Given text

First Quarter 2023
Sales increased by 14.4% (ca) to € 2,187.7 million (+14.4% reported). The EMEA region recorded strong sales growth of 25.4% (ca) to € 883.8 million and Asia/Pacific grew 27.4% (ca) to € 476.0 million, supported by a return to growth in Greater China for the first time in two years. Sales in the Americas came in at € 827.9 million (-0.8% ca) due to a decline in North America, while Latin America continued to show strong growth. The decline in North America was due to a lower sell-in to the Wholesale distribution channel, particularly to off-price retailers, as a result of high inventory levels in the market. This development underlines the importance of PUMA’s strategy to reduce its relative dependency on the off-price Wholesale business and the need to strengthen its business with more desirable retailers in North America. While the overall business declined in North America, PUMA continued to show growth in all of its strategic performance categories and its DTC business in North America. PUMA benefited from geographic diversification of its business, as strong growth in other regions more than offset the decline in North America, resulting in a double-digit growth rate for the PUMA Group.
Sales in Footwear were up 28.8% (ca), driven by continued strong demand for our Performance categories like Football, Basketball, Running & Training and Golf as well as for the Sportstyle category. Sales in Apparel grew by 1.5% (ca), while Accessories declined by 1.7% (ca), mainly because of softer leg- and bodywear business, especially in North America.
PUMA’s Wholesale business increased by 12.4% (ca) to € 1,722.1 million and the Direct-to-Consumer (DTC) business was up by 22.5% (ca) to € 465.5 million. Sales in owned & operated retail stores increased 17.3% (ca) and e-commerce was up 32.7% (ca). The strong growth in DTC, especially in e-commerce, was primarily driven by continued brand momentum and improved product availability. This resulted in an increased DTC share of 21.3% (Q1 2022: 20.1%). The Wholesale distribution channel continued to grow at a double-digit rate despite high inventory levels in the trade. PUMA continues to focus on the Wholesale distribution channel to be the best partner to retailers.
The gross profit margin declined by 70 basis points to 46.5% (Q1 2022: 47.2%). The ongoing industry-wide promotional activity, higher sourcing and freight costs as well as unfavorable currency effects had a negative impact on the gross profit margin. However, the negative effects were partially offset by price adjustments, a favorable geographical and distribution channel mix.
Operating expenses (OPEX) increased by 19.0% to € 848.3 million (Q1 2022: € 712.8 million). The increase was driven by higher sales-related distribution and other variable costs, mainly associated with strong e-commerce growth, a higher number of retail stores in operation as well as higher marketing expenses. As a consequence, the OPEX ratio increased by 150 basis points to 38.8% (Q1 2022: 37.3%).
The operating result (EBIT) decreased by 10.5% to € 175.5 million (Q1 2022: € 196.0 million) and the EBIT margin came in at 8.0% (Q1 2022: 10.3%).

Data provided

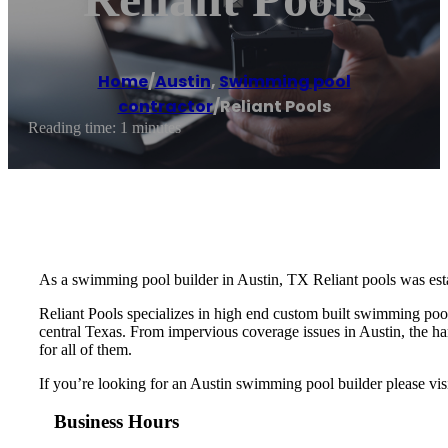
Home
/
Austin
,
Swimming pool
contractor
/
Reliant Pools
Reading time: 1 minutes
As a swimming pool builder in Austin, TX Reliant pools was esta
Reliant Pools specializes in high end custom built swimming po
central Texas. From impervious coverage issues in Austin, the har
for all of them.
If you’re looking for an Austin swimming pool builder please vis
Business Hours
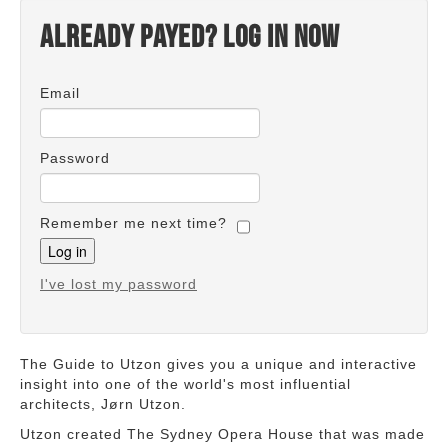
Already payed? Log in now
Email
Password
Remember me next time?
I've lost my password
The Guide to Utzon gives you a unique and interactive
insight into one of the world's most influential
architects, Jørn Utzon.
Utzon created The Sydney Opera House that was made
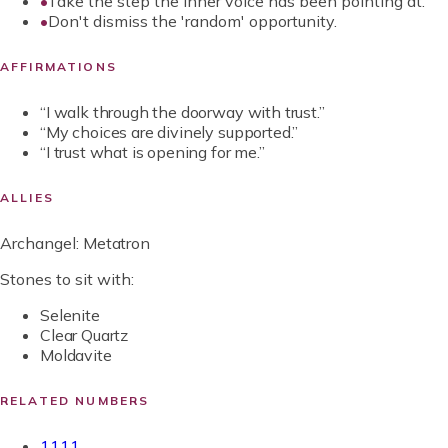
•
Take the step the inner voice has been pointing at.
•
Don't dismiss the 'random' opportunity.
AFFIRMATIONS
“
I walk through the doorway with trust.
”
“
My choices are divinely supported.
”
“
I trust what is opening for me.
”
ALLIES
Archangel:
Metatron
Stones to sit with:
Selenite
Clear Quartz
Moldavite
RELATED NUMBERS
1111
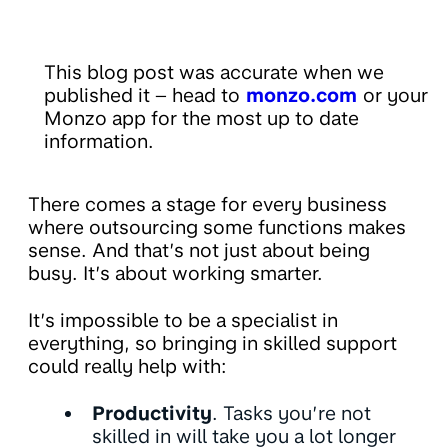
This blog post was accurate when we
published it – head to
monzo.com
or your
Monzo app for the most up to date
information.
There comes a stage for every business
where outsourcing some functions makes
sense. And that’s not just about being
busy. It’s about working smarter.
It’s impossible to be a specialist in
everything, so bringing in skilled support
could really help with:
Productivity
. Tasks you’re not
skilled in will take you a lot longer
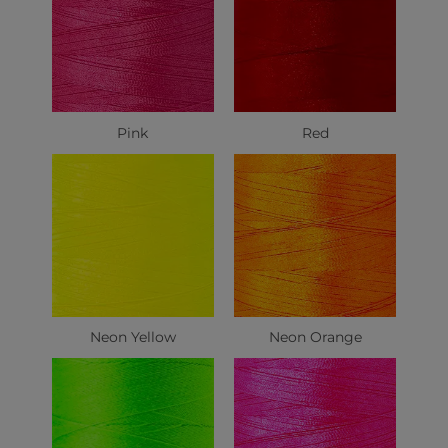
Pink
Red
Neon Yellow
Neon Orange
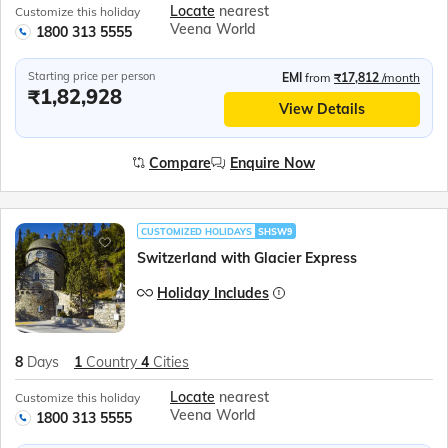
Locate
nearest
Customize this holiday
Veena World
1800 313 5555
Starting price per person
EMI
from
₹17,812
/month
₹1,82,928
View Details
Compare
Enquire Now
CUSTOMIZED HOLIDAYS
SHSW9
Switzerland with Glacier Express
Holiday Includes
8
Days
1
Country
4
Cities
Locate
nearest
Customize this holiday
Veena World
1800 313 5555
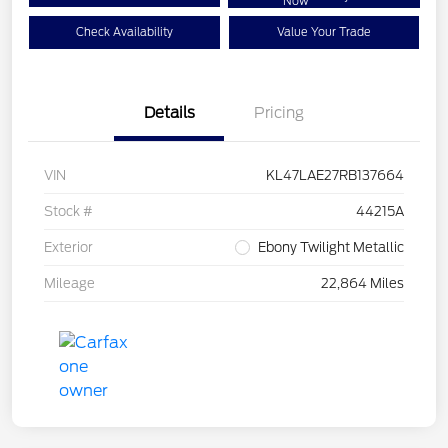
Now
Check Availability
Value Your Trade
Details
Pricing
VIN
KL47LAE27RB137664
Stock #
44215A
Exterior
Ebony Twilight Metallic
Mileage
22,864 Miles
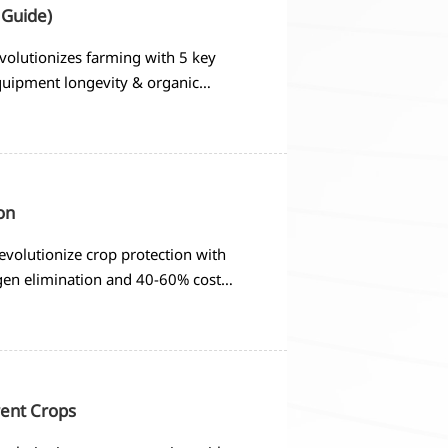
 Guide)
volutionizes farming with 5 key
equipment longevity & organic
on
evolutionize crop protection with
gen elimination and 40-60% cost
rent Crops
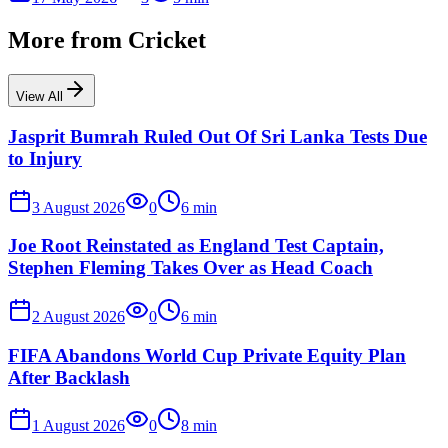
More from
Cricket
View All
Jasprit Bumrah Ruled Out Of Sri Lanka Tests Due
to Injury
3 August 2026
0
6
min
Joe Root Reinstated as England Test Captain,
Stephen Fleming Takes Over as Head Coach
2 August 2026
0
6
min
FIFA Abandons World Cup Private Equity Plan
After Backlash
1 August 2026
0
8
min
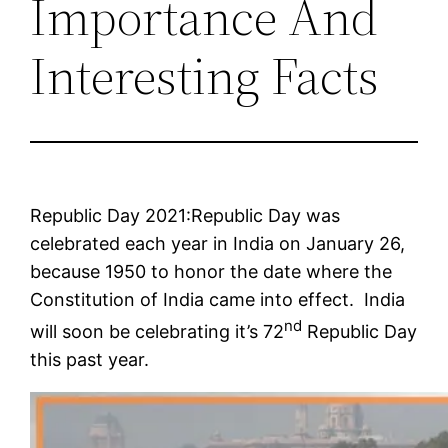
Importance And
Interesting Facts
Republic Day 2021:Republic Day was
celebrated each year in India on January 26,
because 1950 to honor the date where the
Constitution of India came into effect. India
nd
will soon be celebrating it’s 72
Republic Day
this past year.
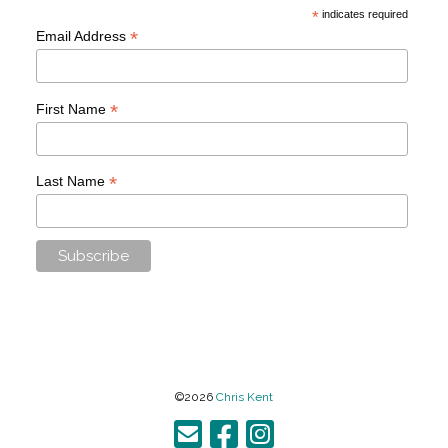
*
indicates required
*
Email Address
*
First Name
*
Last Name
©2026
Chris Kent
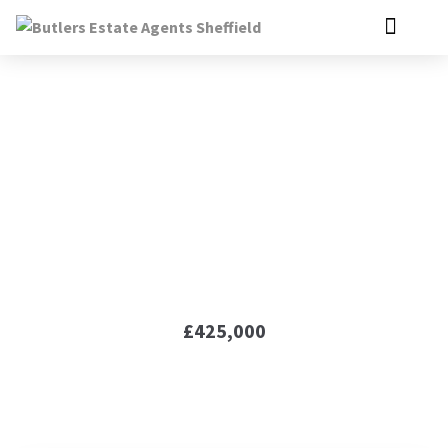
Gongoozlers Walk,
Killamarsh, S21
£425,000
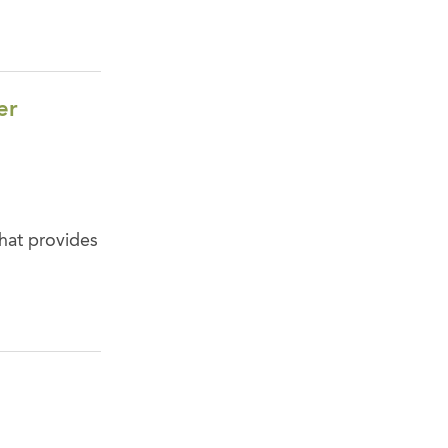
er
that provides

Required actions
- a) Repeat the rows from their first line up to and including the line with "Business Hours", leaving out the pictures.
- b) Write what comes next in the report on PUMA's first-quarter 2023 results.
The text and the rows come from separate sources.

Responses by item number
- a)
Home
/
Austin
,
Swimming pool
contractor
/
Reliant Pools
Reading time: 1 minutes
As a swimming pool builder in Austin, TX Reliant pools was esta
Reliant Pools specializes in high end custom built swimming po
central Texas. From impervious coverage issues in Austin, the har
for all of them.
If you’re looking for an Austin swimming pool builder please vis
Business Hours

- b)
Net income decreased by 3.4% to € 117.3 million (Q1 2022: € 121.4 million) at a lower rate than EBIT due to improved financial result and lower non-controlling interests. The earnings per share amounted to € 0.78 (Q1 2022: € 0.81).
Working Capital
The working capital increased by 74.3% to € 1,751.5 million (March 31, 2022: € 1,004.8 million). Inventories were up by 32.7% to € 2,147.3 million (March 31, 2022: € 1,618.3 million). This represents a further improvement and shows that PUMA is on track to rightsize its inventories – also in North America and Greater China. Trade receivables increased by 13.2% to € 1,276.9 million (March 31, 2022: € 1,128.5 million), which is in line with business growth. On the liabilities side, trade payables increased by 0.6% to € 1,282.7 million (March 31, 2022: € 1,275.0 million).
Outlook 2023
PUMA has successfully started the year with double-digit sales growth in the first quarter of 2023. The growth was based on continued brand momentum, new product launches and our partnership approach along our value chain with athletes, retailers and suppliers. PUMA benefited from strong geographical diversification of its business, as strong growth including Greater China more than offset the market headwinds in North America. At the same time, continued demand for our products and our operational agility allowed us to further rightsize our inventory levels.
While PUMA’s start to 2023 has been successful, the macroeconomic situation and overall uncertainty in the trade remain challenging. Recession fears in various markets, persistently high inflation and elevated interest rates are leading to muted consumer sentiment and volatile demand in retail. In addition, elevated inventory levels in the market contribute to a slower sell-in to the Wholesale channel at the moment.
Based on PUMA's strong start to 2023, continued brand momentum and strong growth across our performance categories, we confirm high single-digit percentage currency-adjusted sales growth and operating result (EBIT) in a range of € 590 million to € 670 million (2022: € 641 million) for the financial year 2023. PUMA’s net income is expected to change accordingly.
For the second quarter, PUMA expects low to mid single-digit sales growth due to high inventory levels in the trade trade and continued headwinds in the market.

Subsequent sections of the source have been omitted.